Meet Cute: Averted surpisingly often when you consider that each book typically has three or four couples. However, it does happen sometimes:
Maud ducking into George's cab to hide from her brother in A Damsel in Distress, for example.
Barmy accidentally setting Dinty Moore's hat on fire in Barmy in Wonderland.
"But I am diffident. What's the good of saying I mustn't be diffident when I'm the man who wrote the words and music, when Diffidence is my middle name and my telegraphic address? I can't help being diffident."
One Steve Limit: Enforced by the author, to the extent that, if two previously-established characters with the same first name later appear in the same book, he'll change one.
Plato Is a Moron: In "The Clicking of Cuthbert," Russian novelist Vladimir Brusiloff opines that no novelists anywhere are any good besides himself, though Tolstoy and P.G. Wodehouse are "not bad."
Psmith Psyndrome: The Psmith series is the Trope Namer, but it also shows up in the Mr. Mulliner story "A Slice of Life" with a man named ffinch-ffarrowmere.
Shout Out: In his short story "Honeysuckle Cottage", Wodehouse called his soupy heroine "Rose Maynard" as a tribute to W.S. Gilbert, whose plots he freely admitted to admiring more than Shakespeare's.
Single Woman Seeks Good Man: Many, and many inversions, though the goodness is often nothing more than being reasonably brave, truthful, kind, and sporty.

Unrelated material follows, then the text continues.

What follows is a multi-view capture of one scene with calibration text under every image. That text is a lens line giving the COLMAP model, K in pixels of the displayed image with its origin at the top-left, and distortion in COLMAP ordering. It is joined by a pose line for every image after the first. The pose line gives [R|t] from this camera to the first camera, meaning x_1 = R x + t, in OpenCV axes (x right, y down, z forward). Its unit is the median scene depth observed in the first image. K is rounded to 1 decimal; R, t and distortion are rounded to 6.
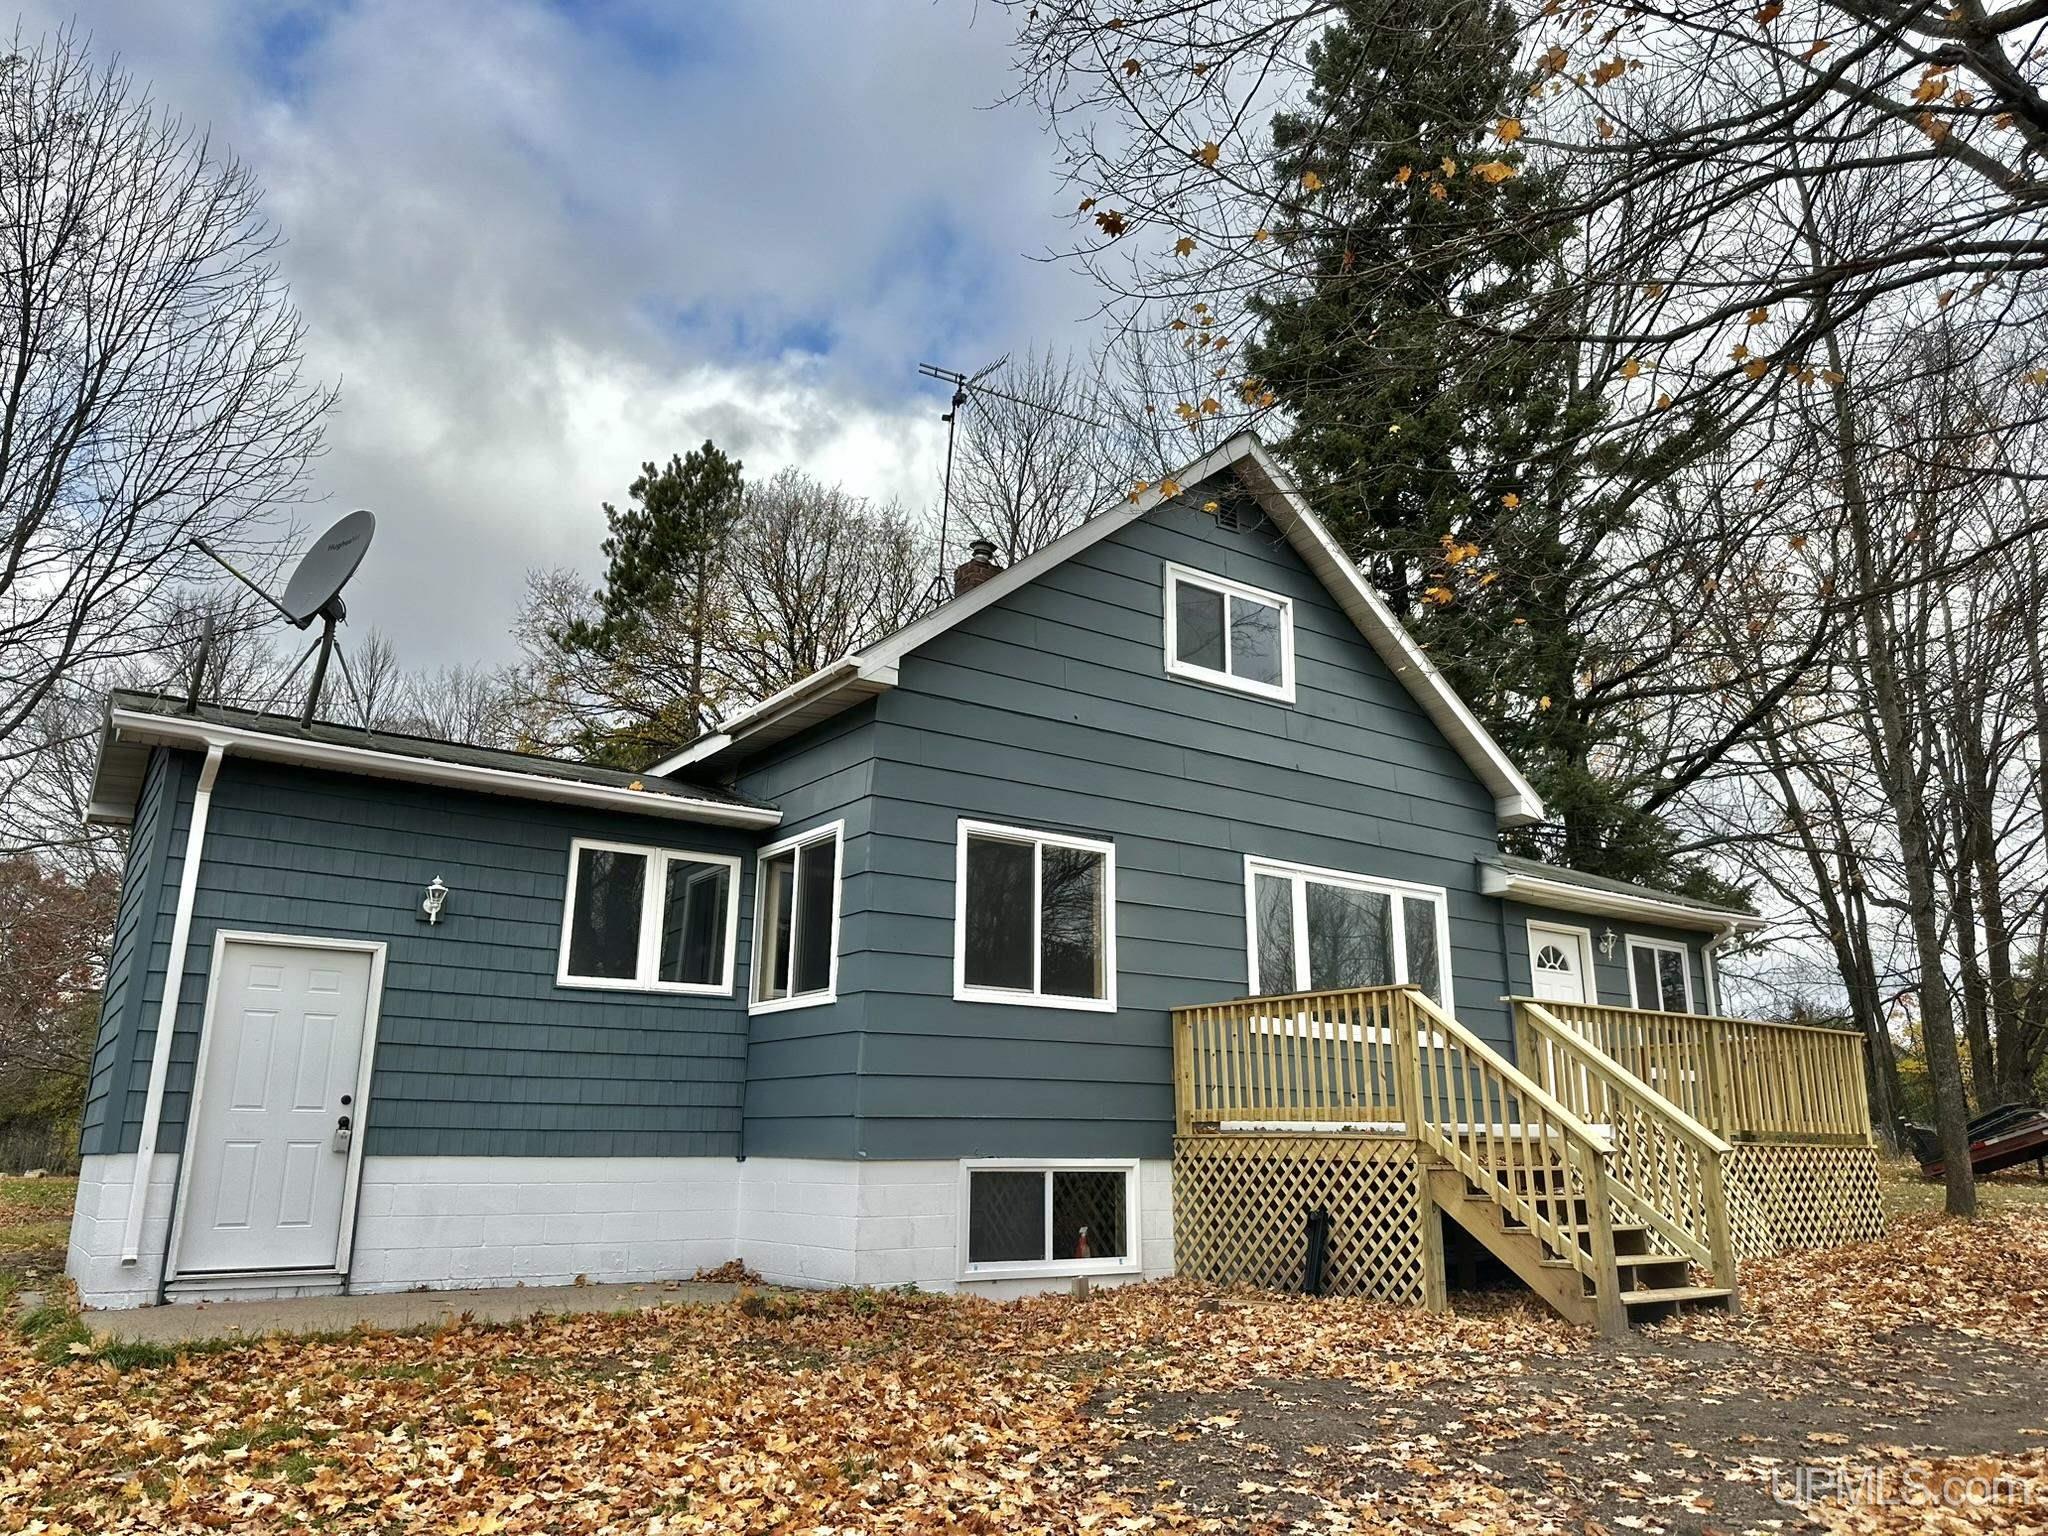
lens RADIAL K [[1416.5, 0, 1031.8], [0, 1416.5, 771.4], [0, 0, 1]] dist [0.001205, -0.006415]
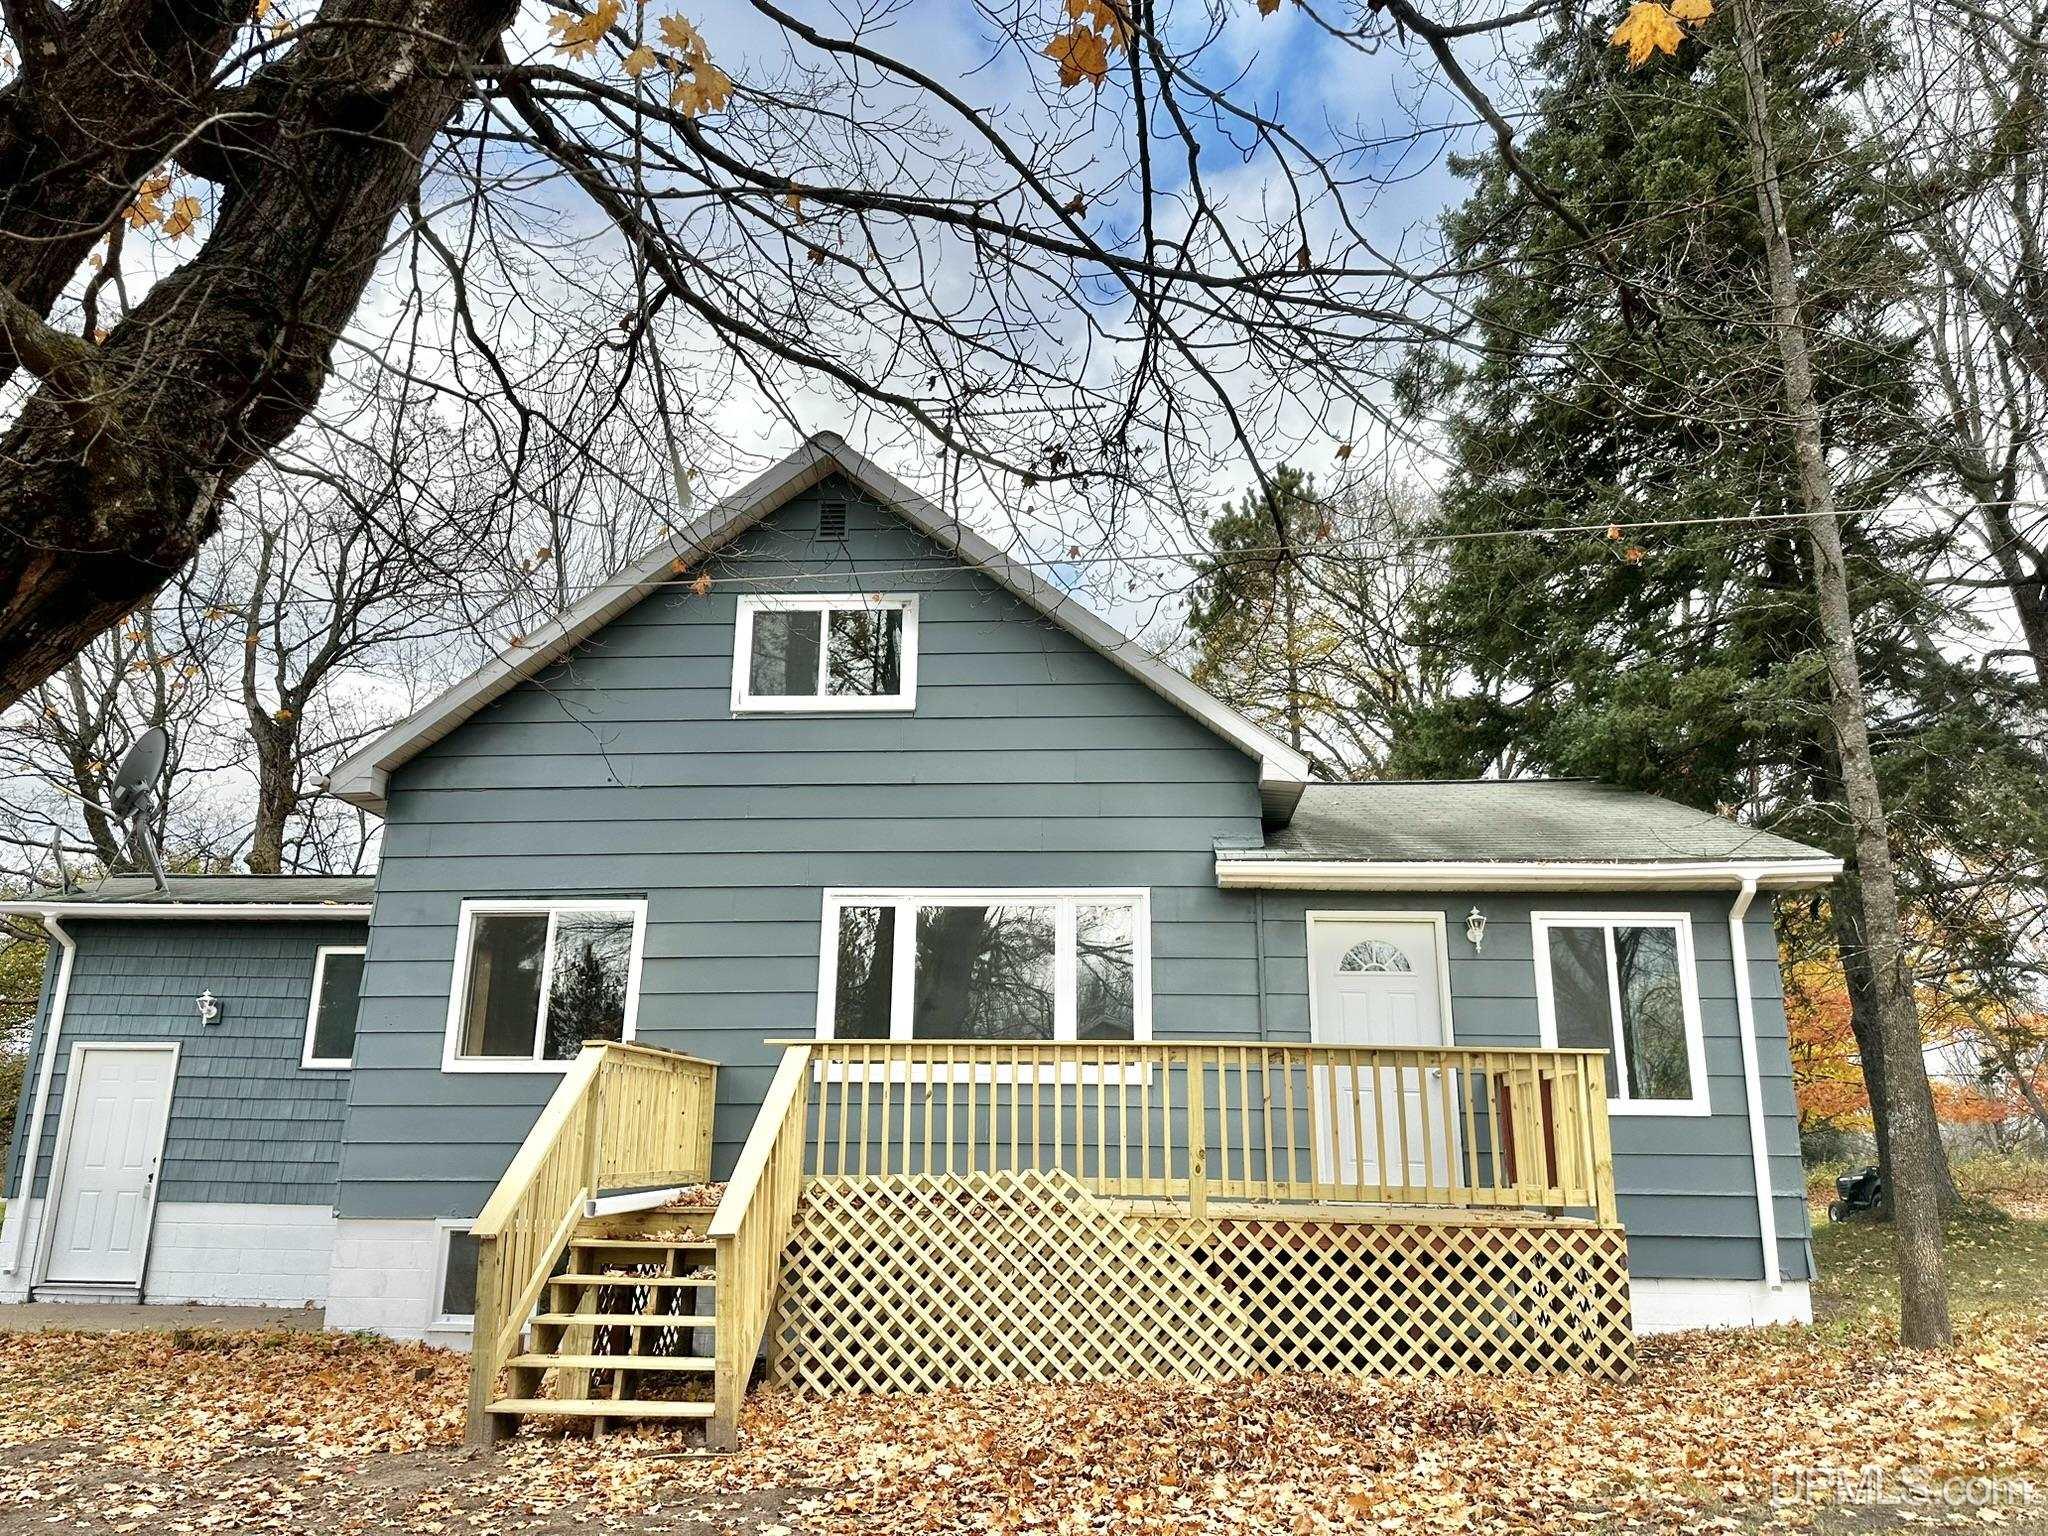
lens RADIAL K [[1416.5, 0, 1029.2], [0, 1416.5, 760.8], [0, 0, 1]] dist [0.001205, -0.006415]
pose [[0.768542, -0.167105, -0.617592, 0.972796], [0.157634, 0.984988, -0.070352, 0.072844], [0.620077, -0.043285, 0.783346, 0.422424]]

Take That: After Wodehouse had been denounced by the orders of the Minister of Information, Alfred Duff Cooper, he was lambasted in the newspapers by his fellow-author, A.A. Milne. In The Mating Season, written while Wodehouse was being held by the Germans, Gussie Fink-Nottle on being arrested gives his name as "Duff Cooper"; in the same novel, Bertie Wooster is sickened by the prospect of reading Milne's "Christopher Robin" poems publicly. Wodehouse returned to the attack in "Rodney Has A Relapse", in which reformed vers libre poet Rodney Spelvin writes smarmy poems about his toddler son, "Timothy Bobbin".
A Tragedy of Impulsiveness: Played with and ultimately averted in Jill the Reckless. Jill's impulsiveness is frowned upon by quite a few characters and even causes her fiancé to break off the engagement. However, it turns out that the fiancé wasn't such a great guy anyway, and Jill's Second Love understands that her recklessness is one of her finest qualities.
Vitriolic Best Buds: Any two characters who are friends will have at least a little of this going on; the Drones in particular greet each other with lines like "Cheerio, ugly."